Military trucks and vehicles have rolled into the centre of Belarus’s capital, Minsk, before a planned opposition march, as anonymous hackers leaked what they said was the personal data of more than 1,000 police officers in retaliation for a crackdown on anti-government demonstrations.
The protest movement calling for the departure of longtime President Alexander Lukashenko has been holding mass rallies every week since his disputed election win on August 9.
The latest opposition protests were set to begin at 11:00 GMT on Sunday, with the opposition calling on social media for demonstrators to gather in central Minsk as well as in other cities.
Belarusian opposition news sites posted video and photos of the military convoy driving into central Minsk and bringing rolls of barbed wire with it.
The protest comes after riot police cracked down on peaceful female demonstrators on Saturday who had come out wearing shiny accessories for a so-called “Sparkly March”. Police dragged protesters into vans, lifting some women off their feet and carried them.
Belarusian interior ministry spokeswoman Olga Chemodanova said on Sunday morning that police had detained 415 people in Minsk, and 15 in other cities, for breaking rules on mass demonstrations. She said 385 had been released.
Chemodanova warned Belarusians they could face criminal charges for organising such protests.
The number of detentions on Saturday was far higher than at a similar protest last week, prompting the opposition’s Coordination Council to warn of a “new phase in the escalation of violence against peaceful protesters”.
Among those held was one of the most prominent faces of the protest movement, 73-year-old activist Nina Baginskaya, although she was later released.
Police data leaked
The aggressive police tactics prompted an opposition Telegram channel – Nexta, which has more than two million subscribers – to publish what it said was a list of the names and ranks of more than 1,000 police.

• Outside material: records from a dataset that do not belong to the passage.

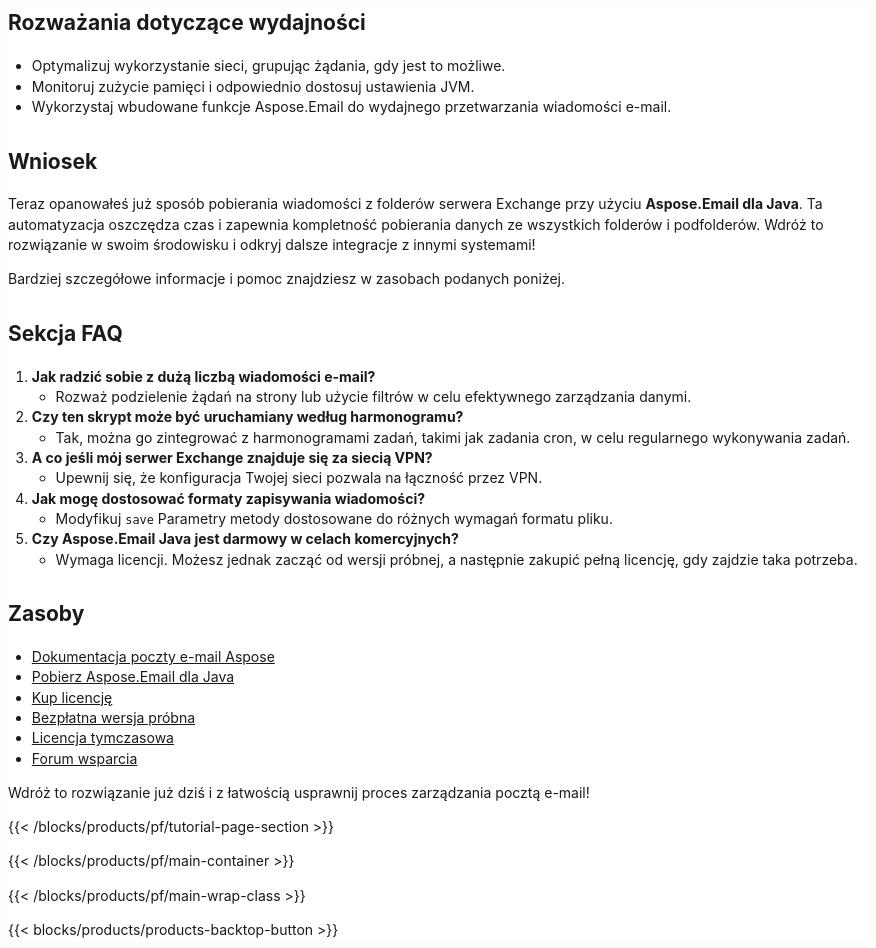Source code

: ## Rozważania dotyczące wydajności
- Optymalizuj wykorzystanie sieci, grupując żądania, gdy jest to możliwe.
- Monitoruj zużycie pamięci i odpowiednio dostosuj ustawienia JVM.
- Wykorzystaj wbudowane funkcje Aspose.Email do wydajnego przetwarzania wiadomości e-mail.

## Wniosek
Teraz opanowałeś już sposób pobierania wiadomości z folderów serwera Exchange przy użyciu **Aspose.Email dla Java**. Ta automatyzacja oszczędza czas i zapewnia kompletność pobierania danych ze wszystkich folderów i podfolderów. Wdróż to rozwiązanie w swoim środowisku i odkryj dalsze integracje z innymi systemami!

Bardziej szczegółowe informacje i pomoc znajdziesz w zasobach podanych poniżej.

## Sekcja FAQ
1. **Jak radzić sobie z dużą liczbą wiadomości e-mail?**
   - Rozważ podzielenie żądań na strony lub użycie filtrów w celu efektywnego zarządzania danymi.
2. **Czy ten skrypt może być uruchamiany według harmonogramu?**
   - Tak, można go zintegrować z harmonogramami zadań, takimi jak zadania cron, w celu regularnego wykonywania zadań.
3. **A co jeśli mój serwer Exchange znajduje się za siecią VPN?**
   - Upewnij się, że konfiguracja Twojej sieci pozwala na łączność przez VPN.
4. **Jak mogę dostosować formaty zapisywania wiadomości?**
   - Modyfikuj `save` Parametry metody dostosowane do różnych wymagań formatu pliku.
5. **Czy Aspose.Email Java jest darmowy w celach komercyjnych?**
   - Wymaga licencji. Możesz jednak zacząć od wersji próbnej, a następnie zakupić pełną licencję, gdy zajdzie taka potrzeba.

## Zasoby
- [Dokumentacja poczty e-mail Aspose](https://reference.aspose.com/email/java/)
- [Pobierz Aspose.Email dla Java](https://releases.aspose.com/email/java/)
- [Kup licencję](https://purchase.aspose.com/buy)
- [Bezpłatna wersja próbna](https://releases.aspose.com/email/java/)
- [Licencja tymczasowa](https://purchase.aspose.com/temporary-license/)
- [Forum wsparcia](https://forum.aspose.com/c/email/10)

Wdróż to rozwiązanie już dziś i z łatwością usprawnij proces zarządzania pocztą e-mail!

{{< /blocks/products/pf/tutorial-page-section >}}

{{< /blocks/products/pf/main-container >}}

{{< /blocks/products/pf/main-wrap-class >}}

{{< blocks/products/products-backtop-button >}}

“As the arrests continue, we will continue to publish data on a massive scale,” said a statement on the messaging app on Saturday evening. “No one will remain anonymous even under a balaclava.”
Protesters have sought to expose the identity of police officers who appear at demonstrations in plain-clothes or in uniforms without insignia or name badges, trying to pull off their masks and balaclavas.
The government said it would find and punish those behind the data leak.
“The forces, means and technologies at the disposal of the internal affairs bodies make it possible to identify and prosecute the overwhelming majority of those guilty of leaking personal data on the Internet,” said Chemodanova.
In power since 1994, Lukashenko was officially declared the winner of last month’s polls with 80.1 percent of the vote. The opposition, however, alleges fraud and considers opposition leader Svetlana Tikhanovskaya, who has taken shelter in Lithuania, to be the real winner.
In a video clip, Tikhanovskaya urged her fellow Belarusians to continue fighting for a country in which it is worth living in the so-called “March of Justice”.
“Every week you show yourself and the world that the Belarusian people are a force,” the 38-year-old said.
Tikhanovskaya is set to meet European Union foreign ministers in Brussels on Monday as the EU prepares sanctions against those it blames for rigging the election and the violent crackdown on protesters.
Authorities have jailed many of Tikhanovskaya’s allies who formed the leadership of the Coordination Council, or driven them out of the country.
One of her campaign partners, Maria Kolesnikova, has been imprisoned and charged with undermining national security.
Lukashenko has dismissed opposition calls for his resignation and sought help from Russia’s President Vladimir Putin, who has promised law enforcement backup if needed and a $1.5bn loan.